Corning, the 170-year-old glassmaker best known for smartphone screens, is quietly sitting at the center of the AI infrastructure boom—and its CEO wants to make sure the company doesn't get burned when the cycle turns.

In an interview with Christopher Mims of the Wall Street Journal, Corning CEO Wendell Weeks described risk-sharing provisions built into the company's multibillion-dollar fiber deals with Nvidia, Meta, and Amazon. The arrangements are designed to protect Corning if demand for fiber-optic cable—the physical backbone carrying data between AI servers and data centers—suddenly drops.

Weeks, according to the Wall Street Journal, drew on hard lessons from past downturns, including the dot-com crash, when fiber suppliers overbuilt and then collapsed as orders evaporated. That history shaped how he approached negotiations with some of the most powerful technology companies in the world: rather than accept open-ended volume commitments that could leave Corning holding the bag, he insisted on structures that spread financial risk between Corning and its customers.
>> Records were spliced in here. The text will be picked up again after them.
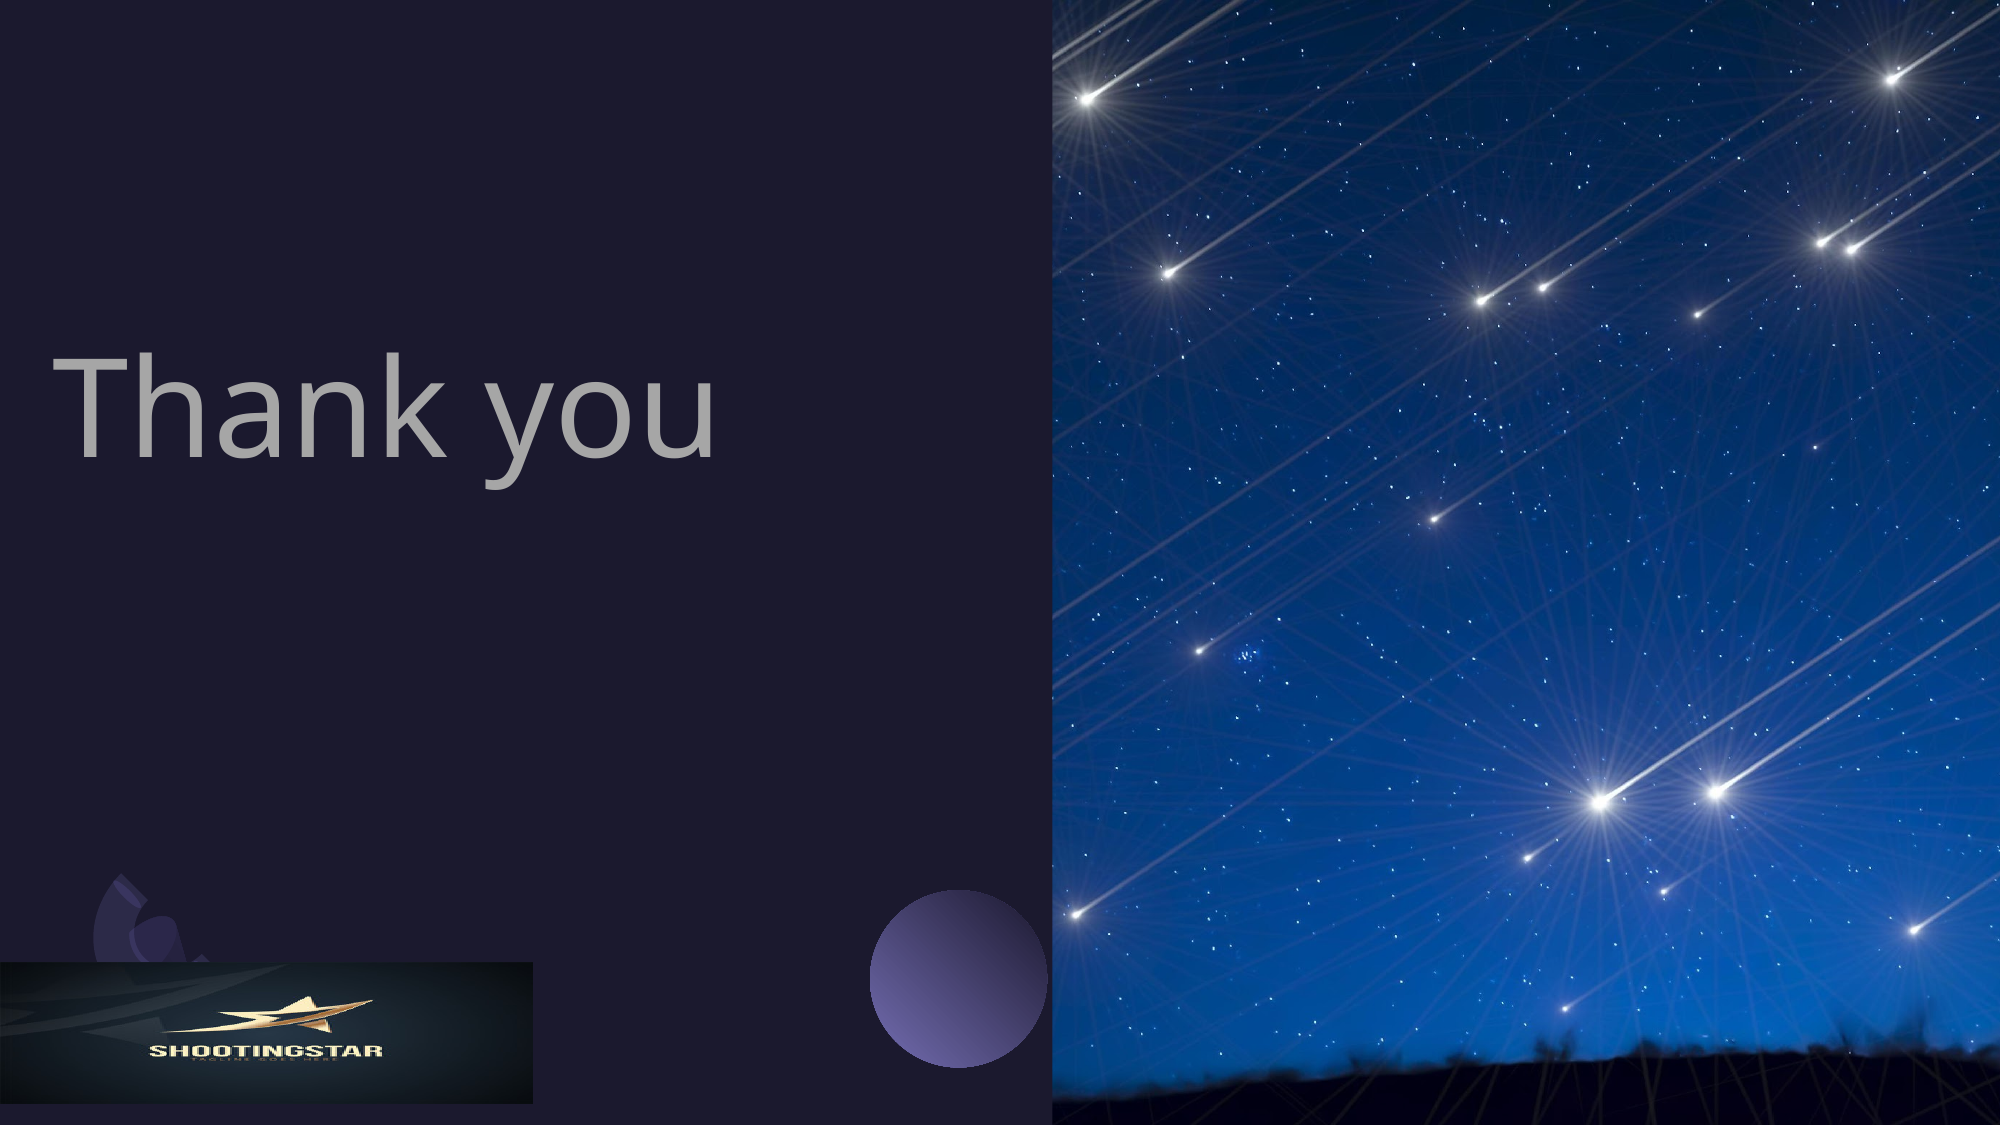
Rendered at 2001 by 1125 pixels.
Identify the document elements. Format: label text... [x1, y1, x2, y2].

picture [1052, 0, 2000, 1125]
picture [0, 962, 533, 1104]
title Thank you [52, 21, 902, 488]
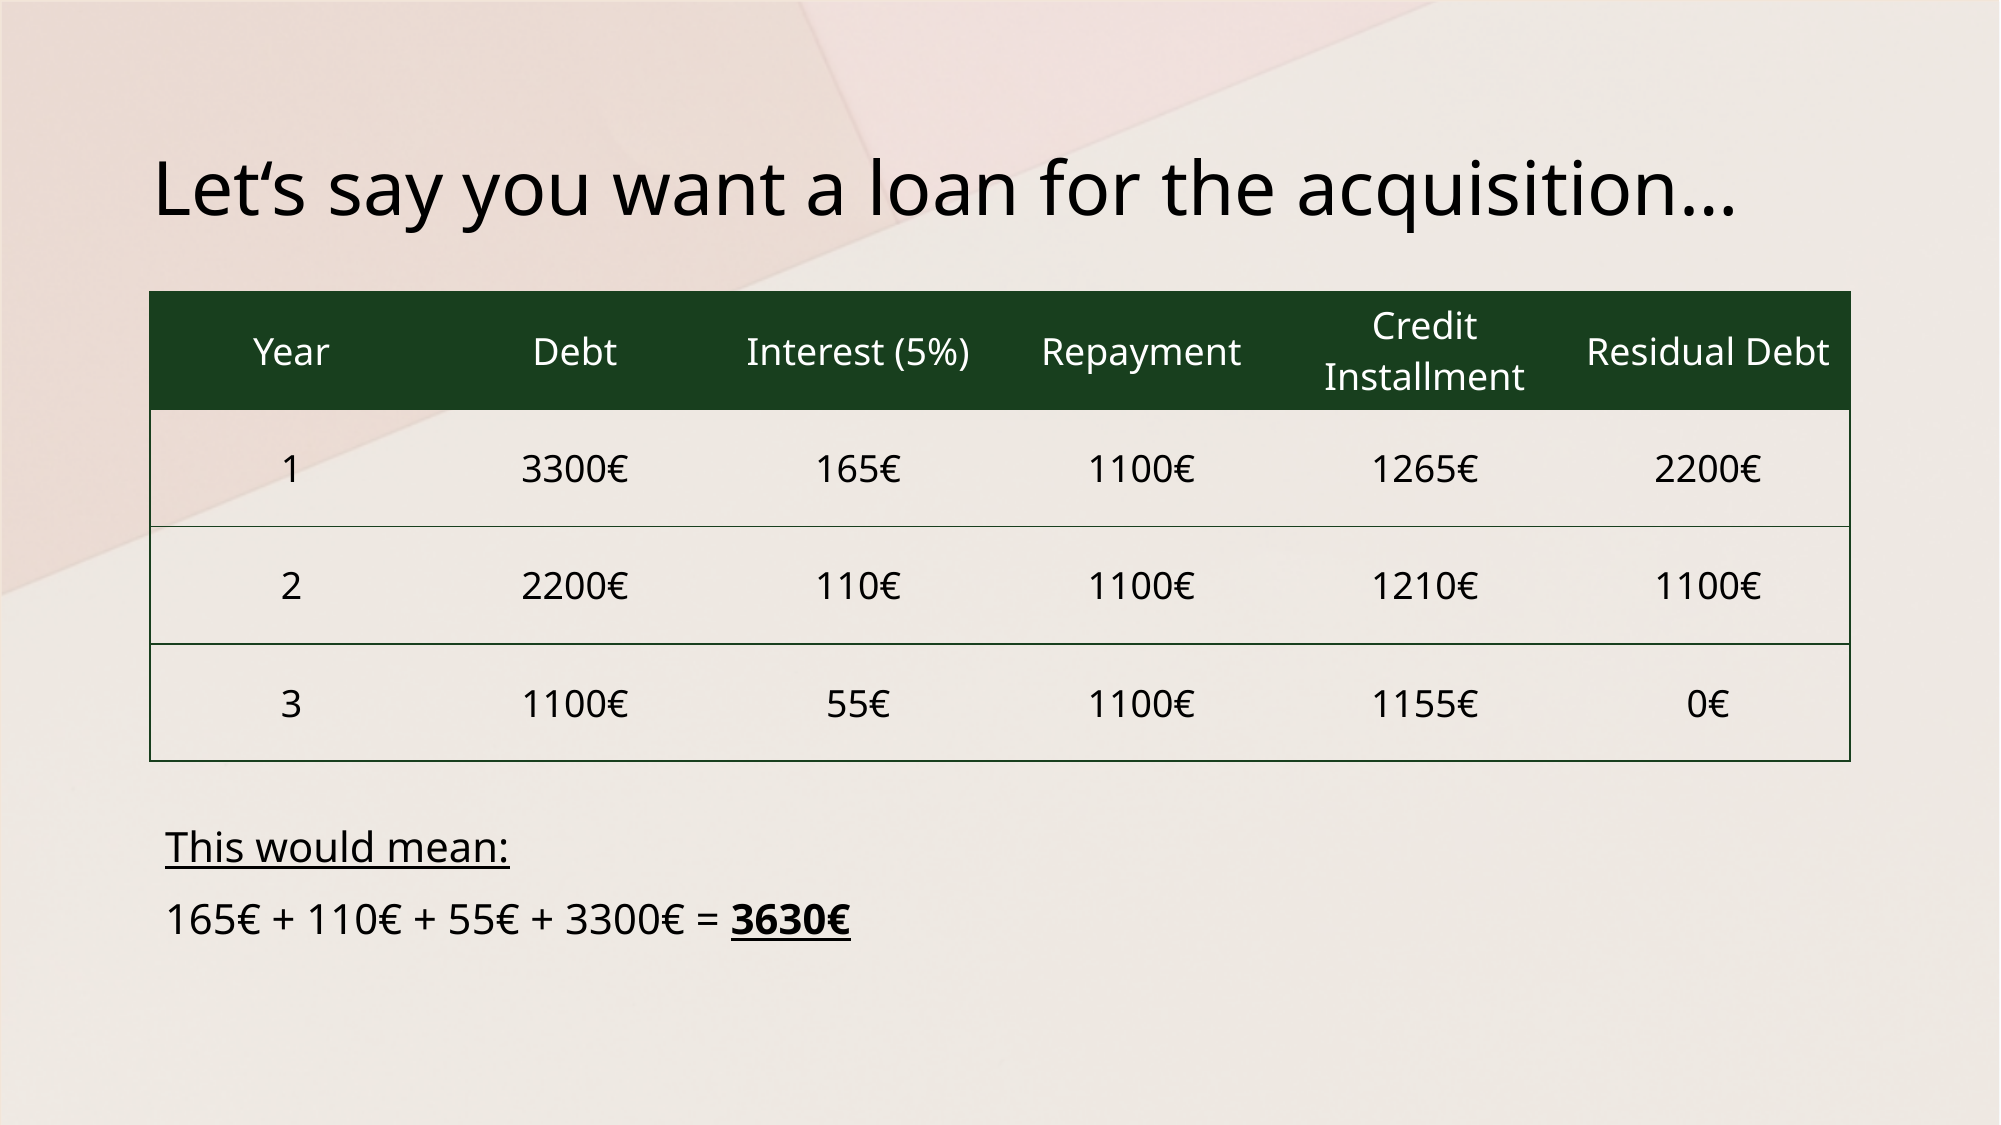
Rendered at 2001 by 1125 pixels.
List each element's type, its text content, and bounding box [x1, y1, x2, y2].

table_cell 2200€ [1566, 410, 1849, 526]
table_cell 1100€ [1566, 527, 1849, 643]
table_cell 3300€ [433, 410, 717, 526]
table_cell 1100€ [1000, 527, 1283, 643]
table_cell 1100€ [1000, 645, 1283, 760]
table_cell 165€ [717, 410, 1000, 526]
table_cell 2 [151, 527, 433, 643]
table_cell 0€ [1566, 645, 1849, 760]
table_cell 1100€ [1000, 410, 1283, 526]
table_header Interest (5%) [717, 293, 1000, 408]
table_cell 1210€ [1283, 527, 1566, 643]
table_header Repayment [1000, 293, 1283, 408]
table_cell 3 [151, 645, 433, 760]
table_cell 1 [151, 410, 433, 526]
table_cell 55€ [717, 645, 1000, 760]
table_cell 1100€ [433, 645, 717, 760]
table_cell 1155€ [1283, 645, 1566, 760]
table_header Year [151, 293, 433, 408]
table_cell 2200€ [433, 527, 717, 643]
text_box This would mean: 165€ + 110€ + 55€ + 3300€ = 3630€ [149, 814, 1850, 1055]
table_header Residual Debt [1566, 293, 1849, 408]
table_cell 1265€ [1283, 410, 1566, 526]
table_header Debt [433, 293, 717, 408]
table_cell 110€ [717, 527, 1000, 643]
title Let‘s say you want a loan for the acquisition… [137, 21, 1863, 240]
table_header Credit Installment [1283, 293, 1566, 408]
The story matters because it illuminates a less-discussed layer of the AI buildout: the physical supply chain. Nvidia's chips and Meta's data centers grab headlines, but none of it works without vast quantities of fiber-optic cable connecting everything together. Corning's ability to lock in protective deal terms with trillion-dollar customers suggests that specialized suppliers of critical infrastructure—not just chipmakers—hold real negotiating leverage in the current AI arms race, and that at least one veteran CEO is preparing for the possibility that today's frenzy won't last forever.